La série UN PROPHÈTE a-t-elle vraiment été tournée en prison ?
La série événement de CANAL + raconte la survie de Malik, un jeune Mahorais dans la prison des Baumettes à Marseille. UN PROPHETE nous plonge dans une atmosphère carcérale asphyxiante plus vraie que nature.
Des Baumettes à une fac oubliée dans les Pouilles en Italie
A ceux qui comme nous auraient juré que oui, la série UN PROPHÈTE adaptant le célèbre film de Jacques Audiard, a bien été tournée dans l’établissement pénitentiaire des Baumettes à Marseille, il faut répondre que non. Le bâtiment usé, la cour de promenade bien flippante, les couloirs glauques, les cellules fatiguées sans parler des prisonniers à la mine patibulaire, tout semble plus vrai que nature et pourtant, la série n’a pas tournée là-bas ni même dans une véritable prison.
Il s’agit bien d’un établissement pénitentiaire reconstitué, comme l’avait déjà fait la production de Jacques Audiard pour le film original. Cette fois, l’équipe a choisi de construire un nouveau bâtiment en Italie, dans la région des Pouilles. Ce lieu offrait notamment la lumière très particulière de la côte méditerranéenne. Pour l’architecture, les créateurs se sont inspirés de deux prisons françaises : celle de Marseille et celle de Grasse.
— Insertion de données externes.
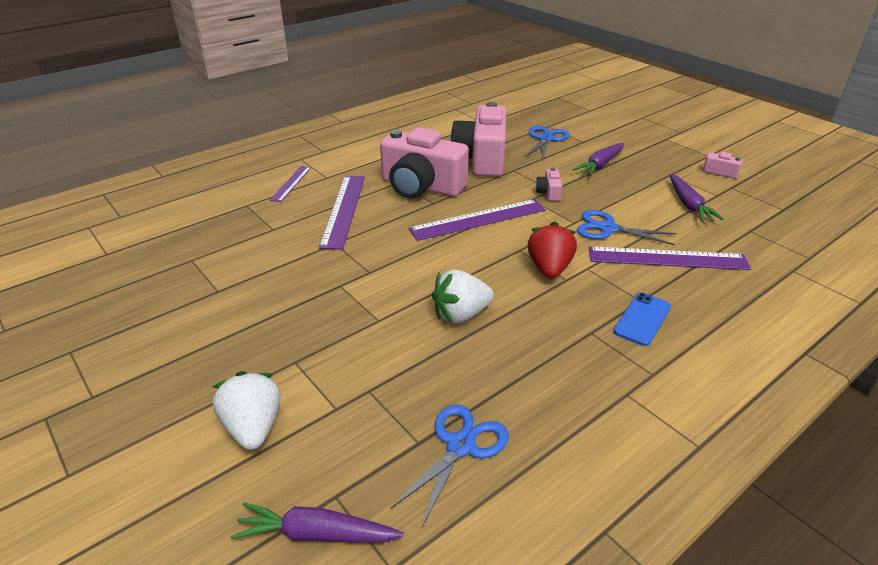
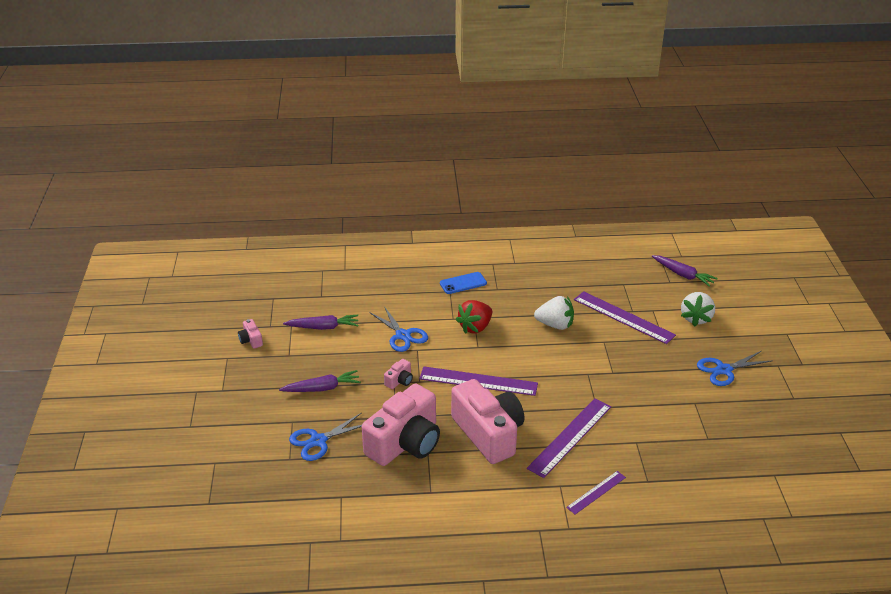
camera: 145 degrees left, 0 degrees up
(460, 446) = (606, 276): blue scissors -> blue scissors (724, 370)
(667, 259) = (399, 303): purple ruler -> purple ruler (623, 317)
(688, 205) = (323, 327): purple carrot -> purple carrot turned 60 degrees clockwise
Une prouesse technique qui a permis à Sami Bouajila, l’interprète de Massoud, le promoteur immobilier véreux lui-aussi enfermé à l’intérieur, de s’appuyer sur le décor pour traduire à l’écran le poids que fait peser le lieu sur les protagonistes : « Le décor a vraiment été un atout pour nous. La production avait trouvé une immense université laissée en chantier. Il y avait une grande cour intérieure, entourée de bâtiments, qui a servi de cour de prison. Dans les sous-sols et certaines extensions, ils ont recréé tout le reste des décors. Finalement, on est restés là plus de deux mois, à tout tourner au même endroit, avec Enrico le réalisateur et toute l’équipe, et ça nous a vraiment portés. »

L’art de construire un lieu de tournage capable d’inspirer les acteurs
Le constat est identique pour Mamadou Sidibé qui joue le héros de la série, Malik El Djebenna : le nouveau lieu a eu un énorme effet sur les acteurs : "Franchement, le décor était magnifique. Quand je suis arrivé, on ressentait immédiatement l’atmosphère carcérale. Même dans les cellules, c’était sombre, presque glauque. Du coup, ça facilitait beaucoup le jeu ». Un coup de maître qui explique notamment l’effet claustrophobique que peut avoir la série sur les téléspectateurs.
Le réalisateur italien, Enrico Maria Artale, a également employé des figurants trouvés à proximité pour jouer certains prisonniers, notamment des immigrés vivant dans la région. Ce qui donne encore plus de crédibilité à l’atmosphère pesante du lieu et aux échanges de regards entre le héros perdu à son arrivée et les prisonniers. Avec l'aide de Rony Lahoud, le bibliothécaire, il gagne peu à peu en confiance. A tel point qu'il devient rapidement un expert des rapports de force et des guerres des clans qui se jouent en silence dans l’établissement. La prison reconstruite s’inspire de la fameuse. Cependant, elle reprend aussi la figure mythique du labyrinthe où le héros ne peut se sortir qu’en affrontant le maître des lieux.